START Document

An Arrayed-Waveguide Grating Router (AWGR) can be used as a demultiplexer for an optical OFDM system, as it provides both the serial-to-parallel converter and the optical Fourier transform (FT) in one component. Because an inverse FT is topologically identical to a Fourier transform, the AWGR can also be used as a FT in an OFDM transmitter. In most all-optical OFDM systems the optical modulators are fed with CW tones; however, the subcarriers (SC) will only be perfectly orthogonal if the bandwidth of the data modulators is similar to the total bandwidth of all subcarriers. Using simulations, this paper investigates the reduction in modulator bandwidth that could be achieved if the modulators are placed before an AWGR designed as a FT. This arrangement also allows the complex (IQ) modulators to be replaced with simpler and more-compact phase modulators. We show that these design improvements enable 7.5-GHz bandwidth modulators to be used in a 4 × 10 Gsymbol/s (80 Gbit/s) per polarization per wavelength system.

END Document

== What you will do ==
1. Translate this sentence from the AWGR abstract into Spanish: "This arrangement also allows the complex (IQ) modulators to be replaced with simpler and more-compact phase modulators."
2. Extend the AWGR abstract with new writing that picks up after its final sentence.
The data that follows has no connection to the AWGR abstract.

START Recorded data

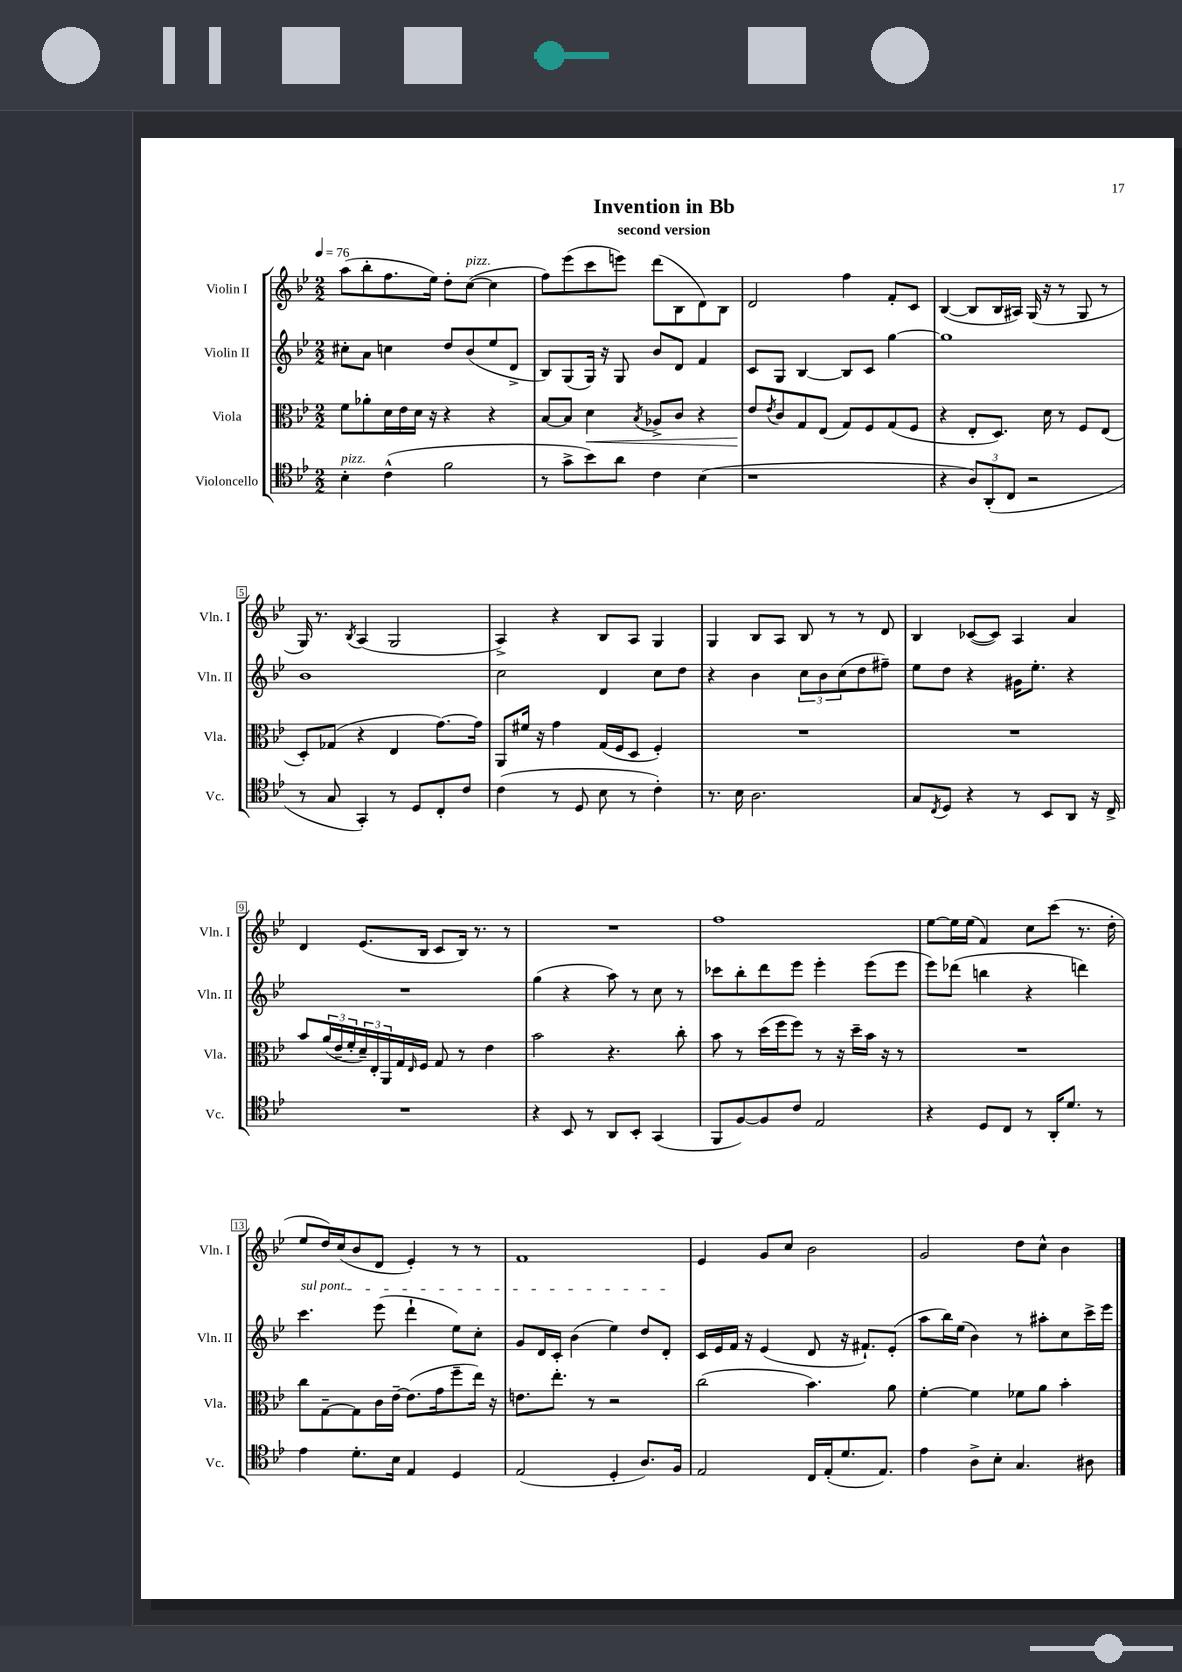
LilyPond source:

END Recorded data

== Responses in order ==
1. Esta disposición también permite sustituir los moduladores complejos (IQ) por moduladores de fase más simples y más compactos.

2.
©2011 Optical Society of America

1. Introduction

All-optical Orthogonal Frequency Division Multiplexing (OFDM) uses optical techniques to construct an OFDM symbol out of a number of Quadrature Amplitude Modulated (QAM) subcarriers (Fig. 1a,e in reference 1). All-optical OFDM offers outstanding spectral efficiencies, so could maximize the capacity of optical fiber transmission systems. Furthermore, recent work has shown that the optimal symbol rate per subcarrier, in links without dispersion compensation, could be less than 10 Gbaud [2,3]. This suggests that low-bandwidth optical modulators could be used to modulate data onto each subcarrier (SC), lowering the cost of the optical system compared with a single-carrier system using a single high-bandwidth modulator.

Most proposals for all-optical OFDM transmitters [1,4] feed each data modulator with a separate wavelength, usually obtained from an optical comb generator, such as an Mode-Locked Laser (MLL), followed by a wavelength demultiplexer. The wavelength demultiplexer feeds a single wavelength into each modulator. If an Arrayed Waveguide Grating Router (AWGR) is used as the demultiplexer, as in Scheme 1 of Fig. 1 , a series of pulses with incremental phases will be fed into each modulator within each OFDM symbol period. The AWGR is similar in function to a Fourier Transform (FT) [5], so separates the spectral comb into separate spectral lines. The data is carried by applying phase modulation to each spectral line. The outputs of the modulators are then combined without filtering to form an OFDM symbol. The drives to each modulator should be synchronized so that the transitions occur simultaneously at the edge of each OFDM symbol [6].

 figure: Fig. 1

Fig. 1 Schemes for implementing all-optical OFDM transmitters using AWGRs. In Scheme 1, the modulators are illuminated by multiple pulses throughout the duration of the OFDM symbol; in Scheme 2 the states of the modulators are sampled by a single pulse during each OFDM symbol.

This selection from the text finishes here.